Member of the Himachal Pradesh Legislative Assembly
- Incumbent
- Assumed office 8 December 2022
- Succeeded by: 15 August 1979 (age 46)
- Constituency: Bharmour Assembly constituency

Personal details
- Born: 15 August 1979 (age 46)
- Party: Bharatiya Janata Party
- Spouse: Kiran
- Children: 2
- Parent: Ravinder Kumar (father)
- Alma mater: Benaras Hindu University Indira Gandhi Medical College and Hospital Jawahar Navodya Vidyalaya Shegaon
- Occupation: Politician
- Profession: Doctor

= Janak Raj (politician) =

Indian politician

Janak Raj is an Indian politician who is the MLA for the Bharmour constituency in the Himachal Pradesh Legislative Assembly. He was elected at the December 2022 Legislative Assembly election.

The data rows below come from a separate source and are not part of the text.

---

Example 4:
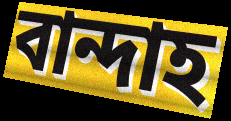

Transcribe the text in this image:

বান্দাহ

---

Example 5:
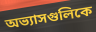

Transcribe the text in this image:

অভ্যাসগুলিকে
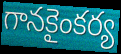
గానకైంకర్య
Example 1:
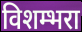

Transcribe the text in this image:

विशम्भरा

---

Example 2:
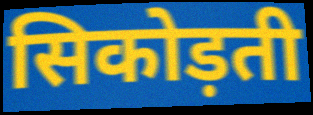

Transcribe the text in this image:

सिकोड़ती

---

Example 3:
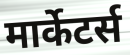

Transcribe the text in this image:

मार्केटर्स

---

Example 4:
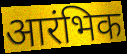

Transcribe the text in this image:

आरंभिक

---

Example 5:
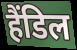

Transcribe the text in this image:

हैंडिल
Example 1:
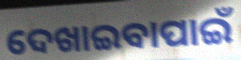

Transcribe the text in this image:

ଦେଖାଇବାପାଇଁ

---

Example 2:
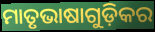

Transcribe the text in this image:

ମାତୃଭାଷାଗୁଡ଼ିକର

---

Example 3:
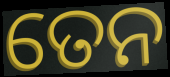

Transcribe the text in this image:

ତେନ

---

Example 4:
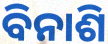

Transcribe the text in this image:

ବିନାଶି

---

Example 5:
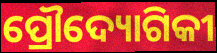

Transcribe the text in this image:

ପ୍ରୌଦ୍ୟୋଗିକୀ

Raj is uncle of Thakur Singh Bharmouri whom he defeated Indian National Congress leader and former minister.

Raj is a neurosurgeon by profession. He served as the medical superintendent of Indira Gandhi Medical College and Hospital, Shimla.

== Early life and education==
Born on 15 August 1979, in Bharmour, Distt. Chamba, Himachal Pradesh, Raj is the son of Reshmo Devi and Ravinder Kumar. He received his early education at Jawahar Navodya Vidyalaya in Sarol, Distt. Chamba, and later at Jawahar Navodya Vidyalaya in Shegaon, Maharashtra, under the National Integration Programme.

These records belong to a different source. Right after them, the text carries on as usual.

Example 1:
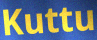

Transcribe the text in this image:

Kuttu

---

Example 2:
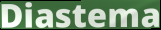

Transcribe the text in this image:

Diastema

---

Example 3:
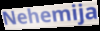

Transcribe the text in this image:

Nehemija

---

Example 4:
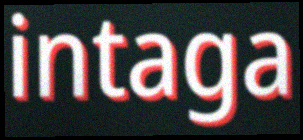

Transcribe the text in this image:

intaga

Raj holds degrees in MBBS, MS (General Surgery) from IGMC Shimla, and M.Ch. Neurosurgery from Benaras Hindu University.

== Career ==
Before opting for Voluntary Retirement on 18 October 2022 from the Medical Education Department (H.P. Government), Raj held various positions, including Medical Officer (2009-2014), Assistant Professor in Neurosurgery (2014-2019), Associate Professor in Neurosurgery (2019-2021), Professor in Neurosurgery (2021-2022), and Senior Medical Superintendent at IGMC (2018-2022).

== Personal life ==
Married to Kiran, Raj is father of one son and one daughter.

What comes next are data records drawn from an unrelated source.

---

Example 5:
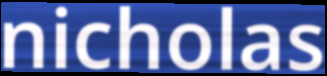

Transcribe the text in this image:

nicholas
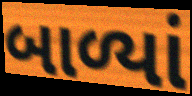
બાળ્યાં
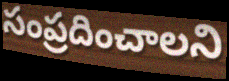
సంప్రదించాలని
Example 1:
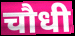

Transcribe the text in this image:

चौधी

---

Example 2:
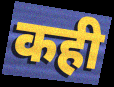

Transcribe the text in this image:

कही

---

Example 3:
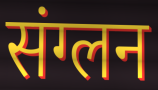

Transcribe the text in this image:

संग्लन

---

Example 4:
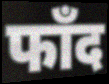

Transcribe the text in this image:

फाँद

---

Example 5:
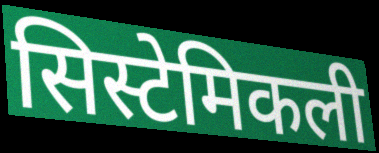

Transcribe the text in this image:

सिस्टेमिकली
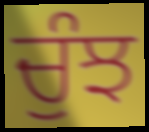
ਚੁੰਝ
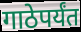
गाठेपर्यंत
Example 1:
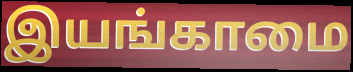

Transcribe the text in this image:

இயங்காமை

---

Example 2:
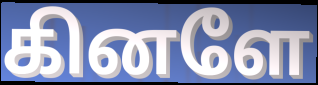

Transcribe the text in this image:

கினளே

== Political involvement ==
Raj ventured into politics and was elected to the State Legislative Assembly in December 2022. He has been nominated as a Member of the Public Accounts & Ethics Committees, contributing his expertise to governance.

Raj has a special interest in the health sector, education, and tribal affairs, reflecting his commitment to community welfare.